The Case of the Headless Bunnies

bunny1naturehaven

A cottontail rabbit. Image courtesy of naturehaven.com.

Almost every day, I walk Buddy the Wonderdog in the woods by my home. This past summer, I was creeped out to see two dead rabbits on the edge of the woods. The incidents happened at separate times but in almost the same locations. The rabbits’ heads were gone, but much of their bodies was still there.

Then yesterday, I saw a headless rabbit again along a different edge of the woods. It lay in the snow with its fur ruffled at the beginning of the trailhead — almost as if someone had placed it there on purpose. A bloody mangled mess of muscle marked where its head and one of its legs had been. No animal tracks led to or from the body. It was as if the rabbit dropped from the sky.

Mysterious.

I finally got curious enough to investigate. I searched the internet for “animals that eat rabbit heads.” I came up with a story from the Toronto Star in Canada that described the horror some schoolchildren felt when they found headless bunnies near their schoolyard. The children thought a person with evil intentions decapitated the rabbits.
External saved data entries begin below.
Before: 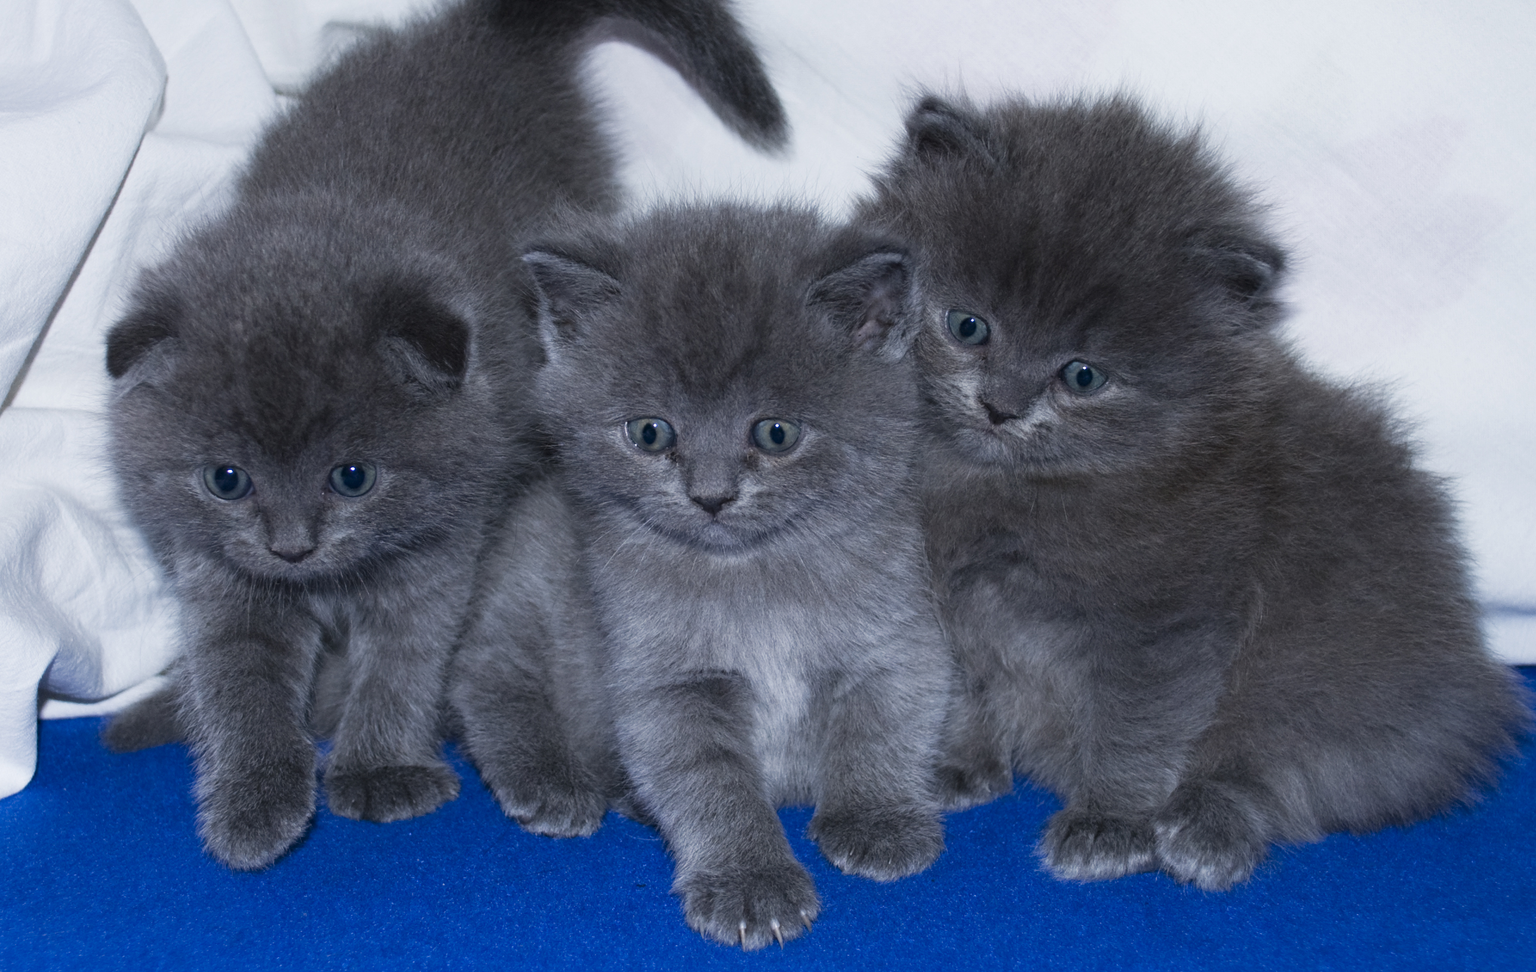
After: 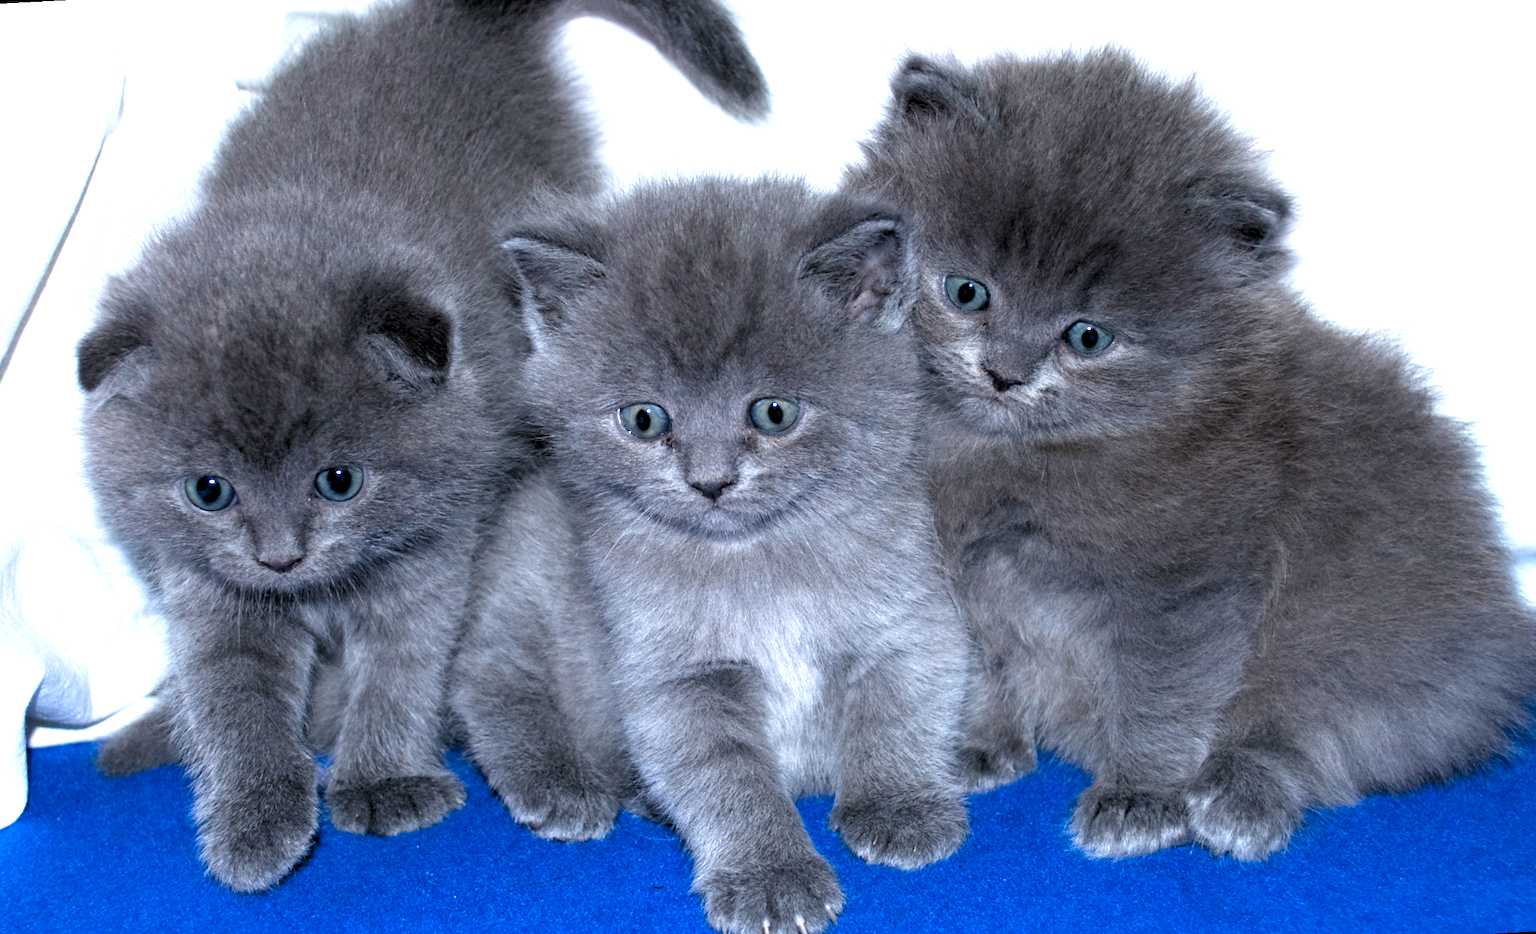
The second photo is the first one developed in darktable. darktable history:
rotate and perspective: rotation -3°, crop left 0.031, crop right 0.968, crop top 0.07, crop bottom 0.93
exposure: black level correction 0.001, exposure 0.5 EV, compensate exposure bias true, compensate highlight preservation false
rgb levels: levels [[0.01, 0.419, 0.839], [0, 0.5, 1], [0, 0.5, 1]]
However, people familiar with the ways of wild animals responded that the bunnies were the work of an owl, not a Satanic Cult. They explained that owls can’t carry the whole rabbit, so they only take the head.

That’s the same explanation my woods-wise friends gave me when I described the gruesome scene from my dog walks. Also, brains are made out of fat, so I suppose owls get more energy from eating them than from eating other parts of a rabbit.

Similar to the situation mentioned in the news article, the rabbits’ bodies I saw this summer were near the same location each time. I think that makes sense. Animals tend to hang out in the same places. If an owl found a rabbit in a certain place one time, it must be a good place for rabbits, so they are likely to hunt there again.

The lack of tracks also makes the case for an owl doing the killing (or some other type of raptor) versus a human or an animal. The owl attacked from above, so of course it wouldn’t leave tracks.

I am glad to learn that the headless bunnies are just a case of nature taking its course, and not the work of twisted humans. But I am still sorta creeped out.

11 thoughts on “The Case of the Headless Bunnies

  1. This is eerily familiar, except I found a rabbit head with no body anywhere around. Perhaps an owl dropped it. Makes it a little less spooky.

  2. Early last winter I found the hind quarters of a bunny in my yard, then a few weeks later I found most of a bunny head. I thought it might be a fox because we’d seen them around. But maybe an owl had something to do with it. There was no snow the first time, and only a dusting of snow the second time that may have fallen after the bunny head was left. So, I couldn’t tell if there’d been tracks.

    • Hi Vickie. Yes, perhaps an owl was the culprit for the bunny deaths. This is a popular post – a lot of people must run across headless bunnies or partly eaten bunny heads like we did. It is rather disturbing!